--- Records for processing Enclosed Below ---
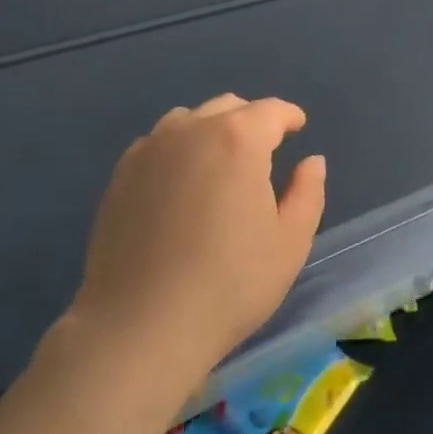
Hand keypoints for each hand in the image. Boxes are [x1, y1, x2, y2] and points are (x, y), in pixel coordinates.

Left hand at [69, 94, 325, 383]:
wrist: (140, 326)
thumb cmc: (229, 285)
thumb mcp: (289, 243)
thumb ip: (308, 193)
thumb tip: (311, 161)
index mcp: (238, 139)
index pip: (271, 111)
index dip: (289, 116)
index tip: (298, 127)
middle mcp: (192, 130)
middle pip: (229, 108)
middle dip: (252, 121)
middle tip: (264, 151)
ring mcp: (150, 149)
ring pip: (190, 120)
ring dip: (212, 131)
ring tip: (220, 165)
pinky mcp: (121, 173)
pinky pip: (158, 144)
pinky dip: (178, 150)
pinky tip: (180, 184)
--- End of Enclosed Records for processing ---
Could you return all lines from the records that include the word "index"?

## [Task answer]
index mcp: (238, 139)
index pip: (271, 111)
index dip: (289, 116)
index tip: (298, 127)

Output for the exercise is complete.